Tuesday, August 08, 2006

In Which Dante Is Infringed Upon

08/08/06 7:05 AM – 7:31 AM
When in the foggy dewed seat of the bench, you look up and see green hills surrounding, and then you remember the better place. Is this a wrong thing? To say better is to say desire, to say desire is to say suffering. But there we are again, back home amongst the sheltering hills.
Forgetting those things which have passed, we press on to those things which are here. Then this too will pass and we are arriving each moment on a new shore. We see in it the imminent realization of that which is beyond change, but we cannot come to realization, the days change to slowly and pass to quickly.

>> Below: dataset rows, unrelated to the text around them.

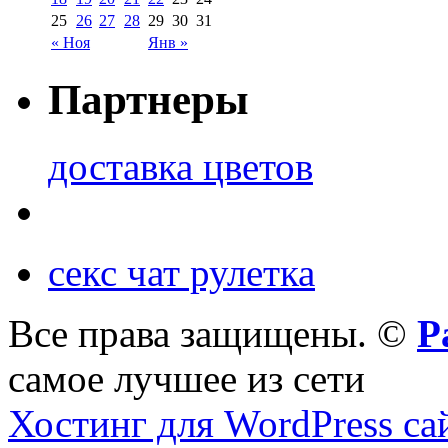
25
26
27
28
29
30
31
« Ноя
Янв »
Партнеры
доставка цветов
секс чат рулетка
Все права защищены. ©
Р
самое лучшее из сети
Хостинг для WordPress са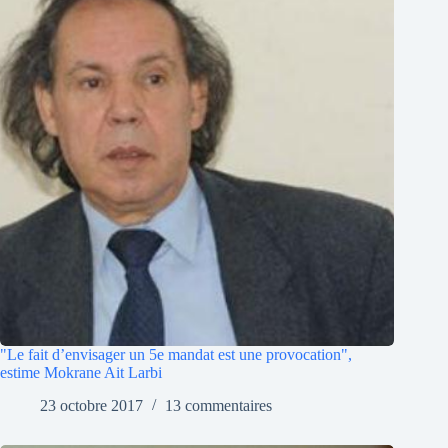
"Le fait d’envisager un 5e mandat est une provocation",
estime Mokrane Ait Larbi
23 octobre 2017
13 commentaires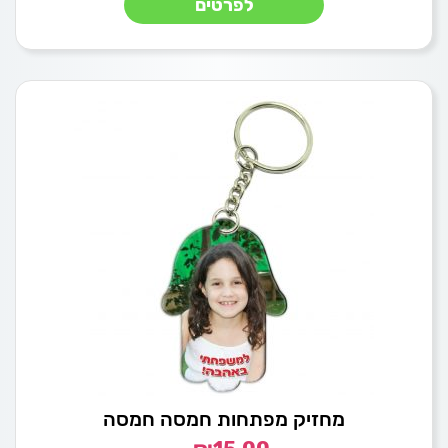
לפרטים
מחזיק מפתחות חמסה חמסה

We are what we are when we wake up. We will never again be what we were just seconds ago. So we let go of the rope and hold onto the vague hope of Providence, finding that the only change was in the forgetting.
The only difference between Hell and Purgatory was hope. The same brave punishments were fashioned for sinners of the same ilk, but one was to endlessness, the other towards change. Ascending the celestial ladder, passing by the baser planets, we apprehend the smile of the beloved in the stellar flower. But it’s all just a poem, reflecting nothing of reality other than the imagination of a man. This too we see in the skyscrapers and artesian breads. You cannot go home again, it’s been overrun with those that did not change while you were away. And there is the drawing and there the map of the world. Through the windows of the house next door, you look into the shadowed room and see a reflection of your hearts contemplation. Monsters? Lovemaking? Nothing? We are what we were then. We are what we are now. We are what we will be. But we change with the atomic dissipation as everything else does. Whence comes consciousness and whither does it go? We are bound here, and yet freer than the angelic. When I swung the golf club, I became something else, because, on occasion, I chanced to swing well. The beer and the pizza remind us of right this very second. Come now, sweet girl, and sit beside me and read. All men die alone, but we can live in company, if only we discover how to hear the farmer say, “that’ll do, Pig, that’ll do.”